Wants and Needs
What we want and what we need are so often very different. I’m reminded of the Calvin and Hobbes cartoon, often quoted at our house, in which Calvin laments that no one will pay for what they need, only what they want (what people need is often a good kick in the pants).
As I was playing with some characters in a romance novel in which a love triangle (yes, I know—I hate love triangles!), I realized that the key to figuring out who was the right guy was in the difference between the main character’s want and her need. She might want one guy, but she needed the other one. My job as a writer was to make sure that the plot demonstrates this clearly to her, and that she become a strong enough person that she doesn’t reach for what she wants, but comes to accept that what she needs matters more.
And it made me reflect on my own life. What I want is often the same, the familiar. I want ease. I want people to like me. I want good stuff to rain down on me.
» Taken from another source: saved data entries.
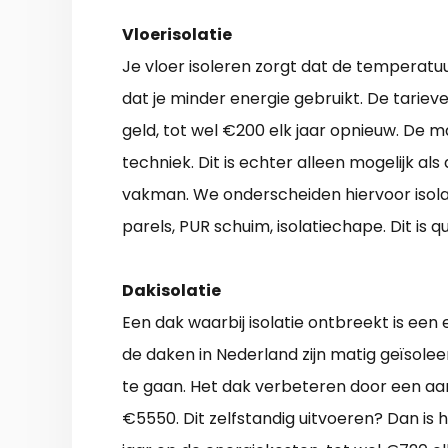
Vloerisolatie
Je vloer isoleren zorgt dat de temperatuu
dat je minder energie gebruikt. De tariev
geld, tot wel €200 elk jaar opnieuw. De m
techniek. Dit is echter alleen mogelijk al
vakman. We onderscheiden hiervoor isolat
parels, PUR schuim, isolatiechape. Dit is
Dakisolatie
Een dak waarbij isolatie ontbreekt is ee
de daken in Nederland zijn matig geïsolee
te gaan. Het dak verbeteren door een aan
€5550. Dit zelfstandig uitvoeren? Dan is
Because I work hard. I work really hard. So don’t I deserve some compensation.
Thinking about what I need instead makes me really uncomfortable. I don’t know what I need because I don’t know what I am going to be in the end. I am not sure I want to know. And I am intensely upset by people who go around saying that everything bad that happens to you is really what you “need” to have happen to you. I don’t believe that.
And yet, if I were to just keep doing what I want to do, I would never update any software on my computer. My kids would never do things that are unexpected and make me grow. I would never meet people who challenge my assumptions and make me realize that I have made mistakes that hurt others. I would never write stories that make me cry because I can’t write them the way that I want. I would never have conversations with the people I love in which they point out the ways in which I have failed them and am continuing to fail them by not stepping up.
What is it that Wesley says to Buttercup? Life is pain. We know we are alive because we are in pain. We know that we are alive because we are always growing and changing. We might not want that, but it is what we need. When we make our characters face what they need instead of what we want, we are affirming for our readers this truth of life. Life is pain, until we stretch and grow into the new thing that life has become. We don’t have to believe that this is what had to be, that it was destiny or that some greater being declared it thus (although we can). But life is change, and change is pain. What we need is what makes us face that change and grow to meet it. Even if we don’t want to.